To do
Reproduce every line of the entries below word for word, with no changes.

----------------------------------------

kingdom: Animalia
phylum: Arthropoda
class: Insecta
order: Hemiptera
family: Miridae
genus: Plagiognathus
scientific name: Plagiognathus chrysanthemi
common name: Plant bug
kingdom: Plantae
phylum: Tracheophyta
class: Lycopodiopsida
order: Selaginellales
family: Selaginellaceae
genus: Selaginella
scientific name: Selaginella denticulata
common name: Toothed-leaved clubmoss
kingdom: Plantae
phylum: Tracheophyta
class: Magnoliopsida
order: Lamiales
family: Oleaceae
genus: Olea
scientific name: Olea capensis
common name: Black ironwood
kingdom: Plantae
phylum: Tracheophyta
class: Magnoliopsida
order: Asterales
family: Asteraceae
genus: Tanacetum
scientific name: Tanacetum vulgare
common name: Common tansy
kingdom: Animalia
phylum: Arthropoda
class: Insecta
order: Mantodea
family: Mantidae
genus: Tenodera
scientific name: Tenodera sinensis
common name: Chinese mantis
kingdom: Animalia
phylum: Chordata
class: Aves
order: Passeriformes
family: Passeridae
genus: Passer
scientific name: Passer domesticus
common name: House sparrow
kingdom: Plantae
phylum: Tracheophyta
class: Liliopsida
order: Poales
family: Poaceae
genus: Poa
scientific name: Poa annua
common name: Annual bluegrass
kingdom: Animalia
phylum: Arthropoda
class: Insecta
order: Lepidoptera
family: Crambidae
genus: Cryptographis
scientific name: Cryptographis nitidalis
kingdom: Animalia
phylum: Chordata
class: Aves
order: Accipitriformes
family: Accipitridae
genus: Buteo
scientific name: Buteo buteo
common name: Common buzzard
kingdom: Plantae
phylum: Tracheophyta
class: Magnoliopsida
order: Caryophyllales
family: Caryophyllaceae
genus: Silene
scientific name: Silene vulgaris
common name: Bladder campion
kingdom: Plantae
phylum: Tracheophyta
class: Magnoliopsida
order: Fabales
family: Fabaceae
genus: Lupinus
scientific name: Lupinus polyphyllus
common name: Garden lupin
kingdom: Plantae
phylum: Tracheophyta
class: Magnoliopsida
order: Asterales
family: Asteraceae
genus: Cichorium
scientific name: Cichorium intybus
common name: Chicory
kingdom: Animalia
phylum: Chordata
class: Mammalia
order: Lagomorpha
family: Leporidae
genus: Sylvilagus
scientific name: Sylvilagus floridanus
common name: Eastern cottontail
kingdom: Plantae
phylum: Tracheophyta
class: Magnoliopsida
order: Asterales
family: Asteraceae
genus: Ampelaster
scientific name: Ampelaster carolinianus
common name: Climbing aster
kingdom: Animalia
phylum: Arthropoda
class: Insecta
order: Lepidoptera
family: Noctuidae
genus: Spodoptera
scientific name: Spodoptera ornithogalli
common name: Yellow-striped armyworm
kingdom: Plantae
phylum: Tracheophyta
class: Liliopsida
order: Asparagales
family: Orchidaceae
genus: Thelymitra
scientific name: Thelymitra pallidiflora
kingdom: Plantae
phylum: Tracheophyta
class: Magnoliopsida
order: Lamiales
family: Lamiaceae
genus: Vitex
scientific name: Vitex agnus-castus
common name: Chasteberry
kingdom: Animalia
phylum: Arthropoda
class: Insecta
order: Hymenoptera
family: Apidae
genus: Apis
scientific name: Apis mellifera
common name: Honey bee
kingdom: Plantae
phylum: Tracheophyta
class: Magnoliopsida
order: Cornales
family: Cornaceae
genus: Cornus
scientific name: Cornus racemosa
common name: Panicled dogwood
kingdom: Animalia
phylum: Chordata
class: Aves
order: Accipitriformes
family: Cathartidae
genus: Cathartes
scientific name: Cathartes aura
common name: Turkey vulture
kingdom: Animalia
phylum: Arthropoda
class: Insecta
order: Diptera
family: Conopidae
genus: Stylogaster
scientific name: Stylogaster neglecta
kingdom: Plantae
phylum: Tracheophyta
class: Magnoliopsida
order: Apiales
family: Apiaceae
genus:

----------------------------------------

Expected output
kingdom: Animalia
phylum: Arthropoda
class: Insecta
order: Hemiptera
family: Miridae
genus: Plagiognathus
scientific name: Plagiognathus chrysanthemi
common name: Plant bug
kingdom: Plantae
phylum: Tracheophyta
class: Lycopodiopsida
order: Selaginellales
family: Selaginellaceae
genus: Selaginella
scientific name: Selaginella denticulata
common name: Toothed-leaved clubmoss
kingdom: Plantae
phylum: Tracheophyta
class: Magnoliopsida
order: Lamiales
family: Oleaceae
genus: Olea
scientific name: Olea capensis
common name: Black ironwood
kingdom: Plantae
phylum: Tracheophyta
class: Magnoliopsida
order: Asterales
family: Asteraceae
genus: Tanacetum
scientific name: Tanacetum vulgare
common name: Common tansy
kingdom: Animalia
phylum: Arthropoda
class: Insecta
order: Mantodea
family: Mantidae
genus: Tenodera
scientific name: Tenodera sinensis
common name: Chinese mantis
kingdom: Animalia
phylum: Chordata
class: Aves
order: Passeriformes
family: Passeridae
genus: Passer
scientific name: Passer domesticus
common name: House sparrow
kingdom: Plantae
phylum: Tracheophyta
class: Liliopsida
order: Poales
family: Poaceae
genus: Poa
scientific name: Poa annua
common name: Annual bluegrass
kingdom: Animalia
phylum: Arthropoda
class: Insecta
order: Lepidoptera
family: Crambidae
genus: Cryptographis
scientific name: Cryptographis nitidalis
kingdom: Animalia
phylum: Chordata
class: Aves
order: Accipitriformes
family: Accipitridae
genus: Buteo
scientific name: Buteo buteo
common name: Common buzzard
kingdom: Plantae
phylum: Tracheophyta
class: Magnoliopsida
order: Caryophyllales
family: Caryophyllaceae
genus: Silene
scientific name: Silene vulgaris
common name: Bladder campion
kingdom: Plantae
phylum: Tracheophyta
class: Magnoliopsida
order: Fabales
family: Fabaceae
genus: Lupinus
scientific name: Lupinus polyphyllus
common name: Garden lupin
kingdom: Plantae
phylum: Tracheophyta
class: Magnoliopsida
order: Asterales
family: Asteraceae
genus: Cichorium
scientific name: Cichorium intybus
common name: Chicory
kingdom: Animalia
phylum: Chordata
class: Mammalia
order: Lagomorpha
family: Leporidae
genus: Sylvilagus
scientific name: Sylvilagus floridanus
common name: Eastern cottontail
kingdom: Plantae
phylum: Tracheophyta
class: Magnoliopsida
order: Asterales
family: Asteraceae
genus: Ampelaster
scientific name: Ampelaster carolinianus
common name: Climbing aster
kingdom: Animalia
phylum: Arthropoda
class: Insecta
order: Lepidoptera
family: Noctuidae
genus: Spodoptera
scientific name: Spodoptera ornithogalli
common name: Yellow-striped armyworm
kingdom: Plantae
phylum: Tracheophyta
class: Liliopsida
order: Asparagales
family: Orchidaceae
genus: Thelymitra
scientific name: Thelymitra pallidiflora
kingdom: Plantae
phylum: Tracheophyta
class: Magnoliopsida
order: Lamiales
family: Lamiaceae
genus: Vitex
scientific name: Vitex agnus-castus
common name: Chasteberry
kingdom: Animalia
phylum: Arthropoda
class: Insecta
order: Hymenoptera
family: Apidae
genus: Apis
scientific name: Apis mellifera
common name: Honey bee
kingdom: Plantae
phylum: Tracheophyta
class: Magnoliopsida
order: Cornales
family: Cornaceae
genus: Cornus
scientific name: Cornus racemosa
common name: Panicled dogwood
kingdom: Animalia
phylum: Chordata
class: Aves
order: Accipitriformes
family: Cathartidae
genus: Cathartes
scientific name: Cathartes aura
common name: Turkey vulture
kingdom: Animalia
phylum: Arthropoda
class: Insecta
order: Diptera
family: Conopidae
genus: Stylogaster
scientific name: Stylogaster neglecta
kingdom: Plantae
phylum: Tracheophyta
class: Magnoliopsida
order: Apiales
family: Apiaceae
genus:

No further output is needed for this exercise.